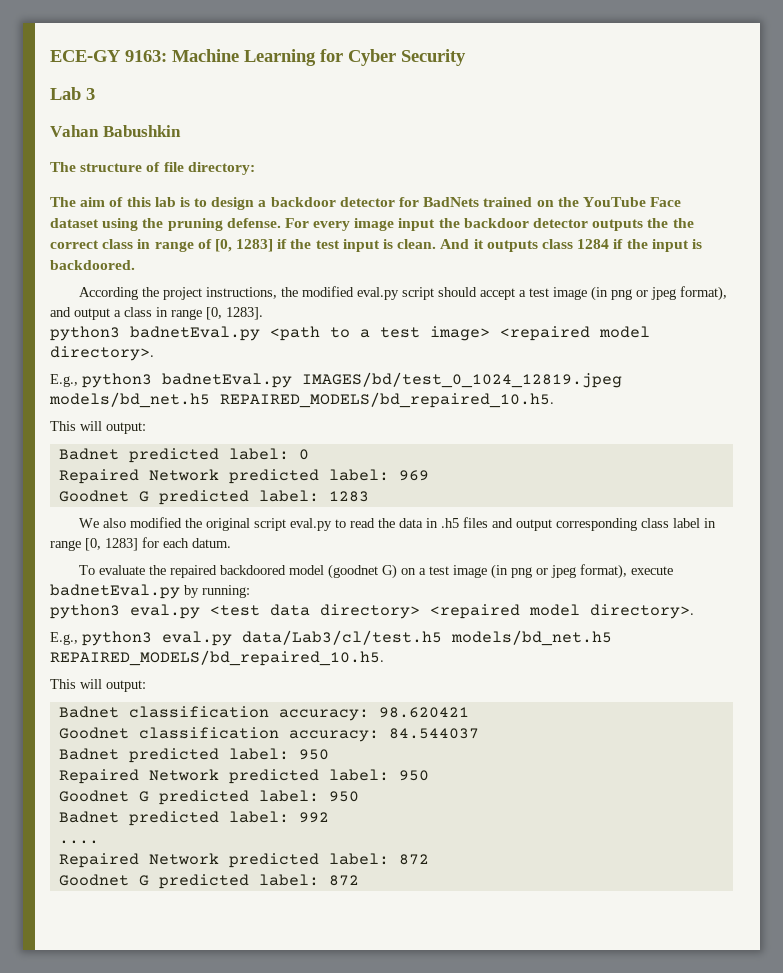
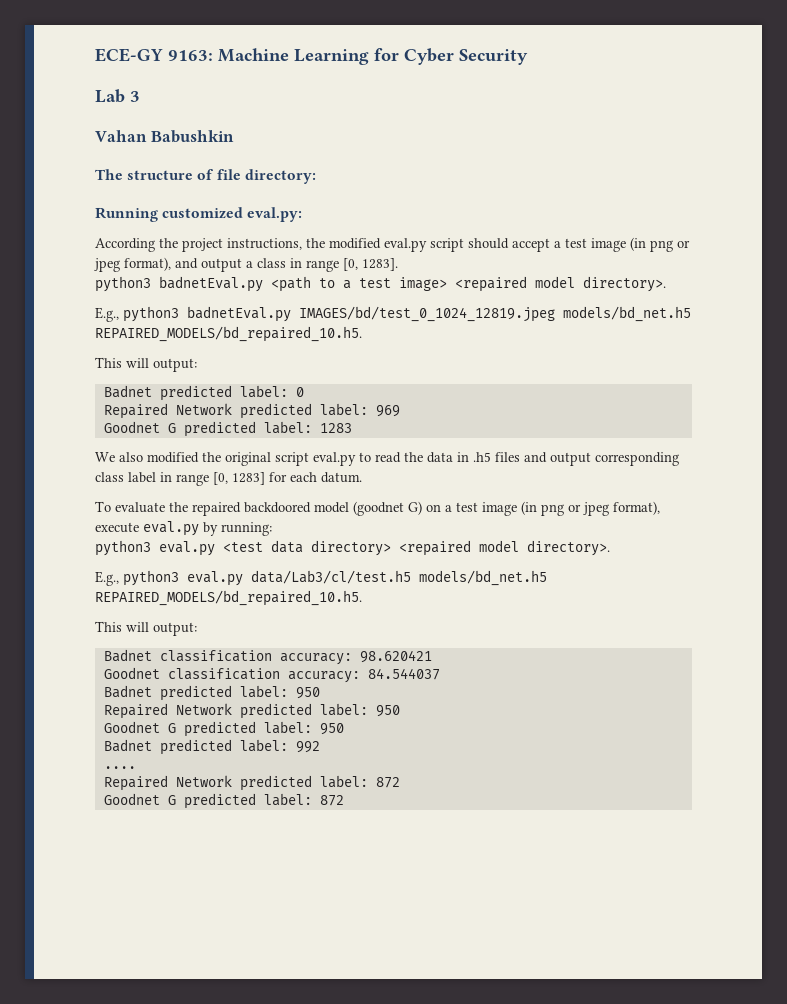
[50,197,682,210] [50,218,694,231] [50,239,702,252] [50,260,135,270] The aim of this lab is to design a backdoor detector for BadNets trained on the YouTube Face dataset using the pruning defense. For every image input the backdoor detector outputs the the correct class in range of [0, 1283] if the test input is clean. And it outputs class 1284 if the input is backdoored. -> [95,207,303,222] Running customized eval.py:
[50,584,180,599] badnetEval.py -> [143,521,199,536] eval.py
= = = =
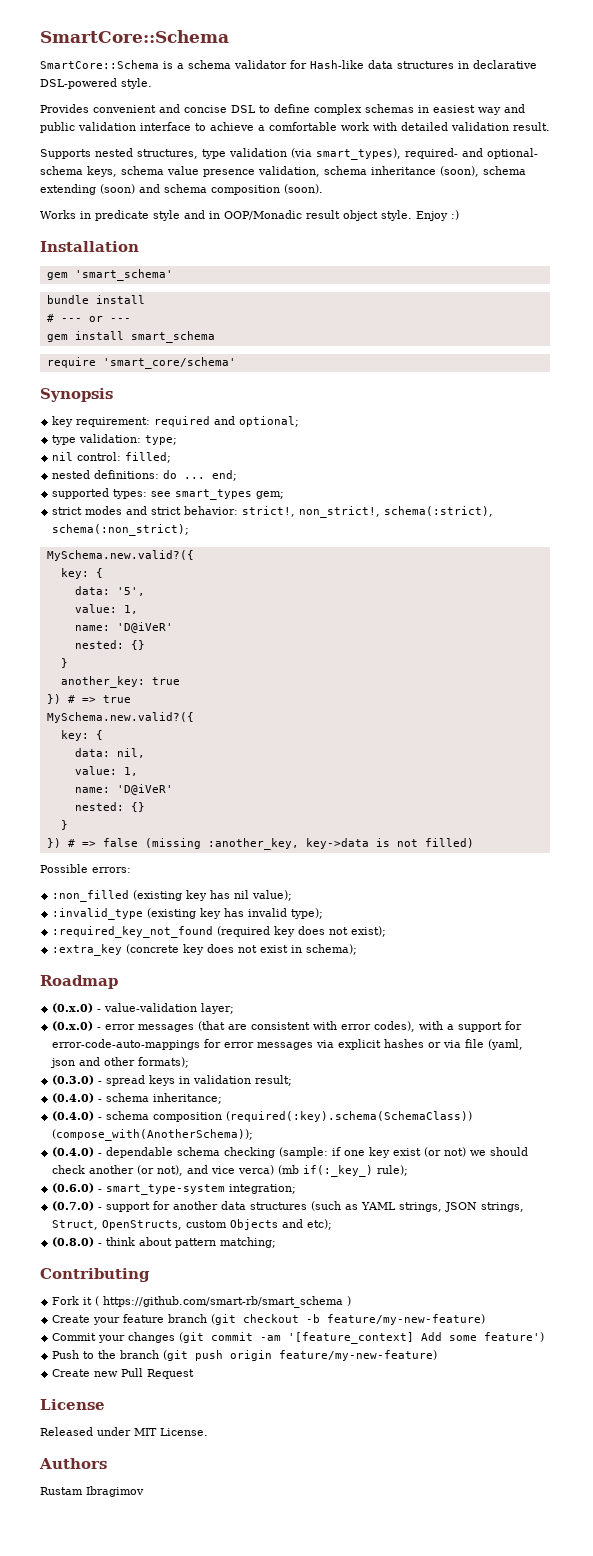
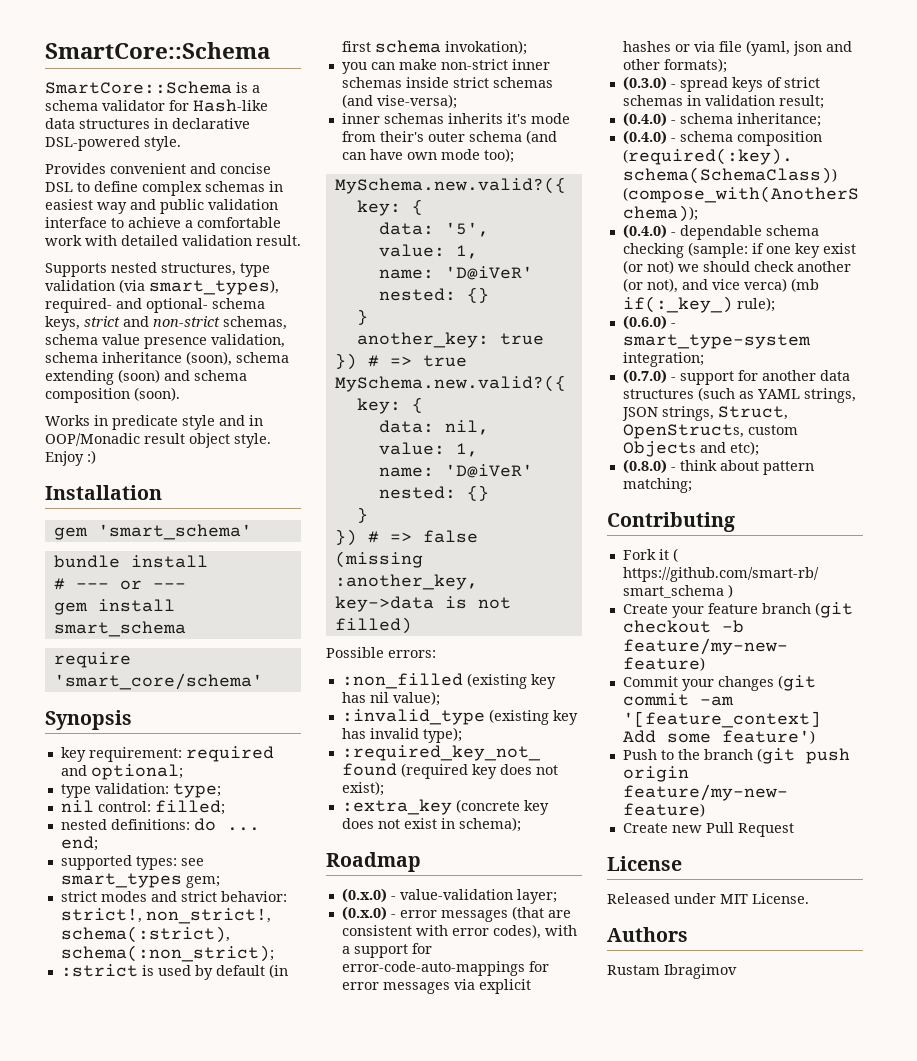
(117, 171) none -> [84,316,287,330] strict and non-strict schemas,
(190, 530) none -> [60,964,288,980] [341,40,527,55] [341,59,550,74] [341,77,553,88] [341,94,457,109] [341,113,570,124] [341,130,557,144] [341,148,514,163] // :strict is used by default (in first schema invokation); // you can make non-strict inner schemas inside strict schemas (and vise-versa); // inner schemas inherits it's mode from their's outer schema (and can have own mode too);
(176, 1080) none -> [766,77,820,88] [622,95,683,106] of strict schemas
= = = =
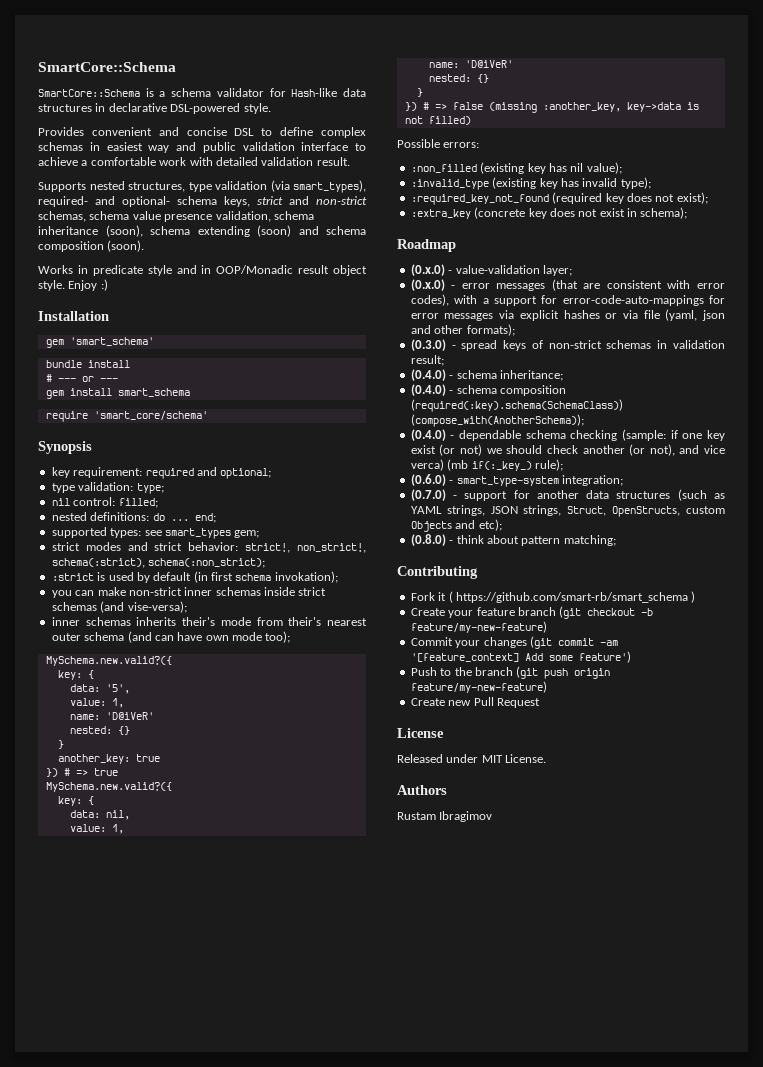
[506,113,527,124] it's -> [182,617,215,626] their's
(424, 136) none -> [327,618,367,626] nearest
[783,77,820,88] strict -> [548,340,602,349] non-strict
= = = =
* **What is required**
Within the data above, the lines from the one with "[506,113,527,124] it's ->" to the one with "[783,77,820,88] strict ->" must be repeated exactly; no other line belongs in the answer.

* **Task response**
[506,113,527,124] it's -> [182,617,215,626] their's
(424, 136) none -> [327,618,367,626] nearest
[783,77,820,88] strict -> [548,340,602,349] non-strict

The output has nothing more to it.